You must see a success message as a output. Otherwise, you'll see an error asking for the correct JSON payload/obj.
- At the other side, we got another container running a worker, which will collect all the queue, delete the grabbed messages from it and feed an MongoDB (accessible through mongodb:27017 in the cluster). This worker will keep running forever pooling all the messages
Again, since it's only for show, this Mongo server don't have any authentication set. BE AWARE TO NOT RUN THIS IN A PROD ENVIRONMENT, SINCE IT CAN HURT IT, you know...
Since the project requirement didn't say anything else (like deal with messages in the Mongo, or even retrieving the documents in the suggestions collection), that's all for it.
All the requirements are described in their respectives requirements.txt and Dockefiles files.
5- Some explanations about the bonus requirement: Service discovery
I prefered follow anoter strategy when discovering the SQS queue: Simply using own boto to discover the correct queue and using this info in the worker.
I thought service discovery could be a bit overkill for this kind of task. Also, completely unnecessary and dispensable.
For example: The complexity to set a new Consul server for this kind of project is overkill, this is not the main purpose of it.

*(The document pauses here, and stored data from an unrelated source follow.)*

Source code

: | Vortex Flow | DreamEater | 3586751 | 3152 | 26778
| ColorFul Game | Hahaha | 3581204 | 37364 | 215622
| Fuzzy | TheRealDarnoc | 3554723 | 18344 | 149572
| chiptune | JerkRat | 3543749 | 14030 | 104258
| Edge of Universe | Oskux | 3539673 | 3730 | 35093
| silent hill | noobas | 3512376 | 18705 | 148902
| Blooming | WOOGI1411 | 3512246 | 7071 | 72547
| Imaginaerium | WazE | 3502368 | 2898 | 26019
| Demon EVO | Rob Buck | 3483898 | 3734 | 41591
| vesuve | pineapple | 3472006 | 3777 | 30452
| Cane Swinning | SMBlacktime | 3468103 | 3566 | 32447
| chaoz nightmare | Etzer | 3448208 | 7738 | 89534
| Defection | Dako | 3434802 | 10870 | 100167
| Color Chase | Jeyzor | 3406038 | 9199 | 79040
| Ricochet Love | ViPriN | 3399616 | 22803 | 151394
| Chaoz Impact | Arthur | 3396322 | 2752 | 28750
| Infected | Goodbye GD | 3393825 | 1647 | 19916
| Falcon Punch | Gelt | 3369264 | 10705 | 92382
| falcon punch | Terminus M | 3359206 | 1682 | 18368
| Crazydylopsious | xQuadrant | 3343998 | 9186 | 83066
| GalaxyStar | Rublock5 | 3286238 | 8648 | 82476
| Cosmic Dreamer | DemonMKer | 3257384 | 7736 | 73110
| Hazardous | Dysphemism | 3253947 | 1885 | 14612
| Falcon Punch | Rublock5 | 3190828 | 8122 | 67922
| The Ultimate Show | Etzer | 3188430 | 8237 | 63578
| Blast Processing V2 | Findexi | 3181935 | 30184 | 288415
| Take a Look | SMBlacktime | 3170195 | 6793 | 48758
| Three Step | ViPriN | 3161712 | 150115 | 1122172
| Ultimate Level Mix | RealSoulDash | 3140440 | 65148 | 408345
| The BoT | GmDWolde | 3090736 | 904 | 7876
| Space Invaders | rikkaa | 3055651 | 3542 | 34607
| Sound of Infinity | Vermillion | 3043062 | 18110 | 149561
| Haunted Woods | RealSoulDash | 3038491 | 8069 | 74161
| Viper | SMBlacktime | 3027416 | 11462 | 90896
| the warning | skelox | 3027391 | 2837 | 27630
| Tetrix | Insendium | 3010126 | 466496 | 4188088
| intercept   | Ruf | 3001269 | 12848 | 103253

Of course, we got Consul-AWS, which can map all the services using Cloud Map to the into the Consul Datacenter.
Or even use a sidecar for K8s, but again: overkill just to find a queue name, that could be done programatically.
6- Tests:
The requirement didn't cover the testing part, which could be perfectly attended by a shelllinter, terratest or inspec or even a pylint, or such as pycharm as a test for the code.
Also, I'm running out of time these days, and unfortunatelly I wasn't able to properly take care of it. Part of the code has some linting issues, which some of them need to be silenced or taken care.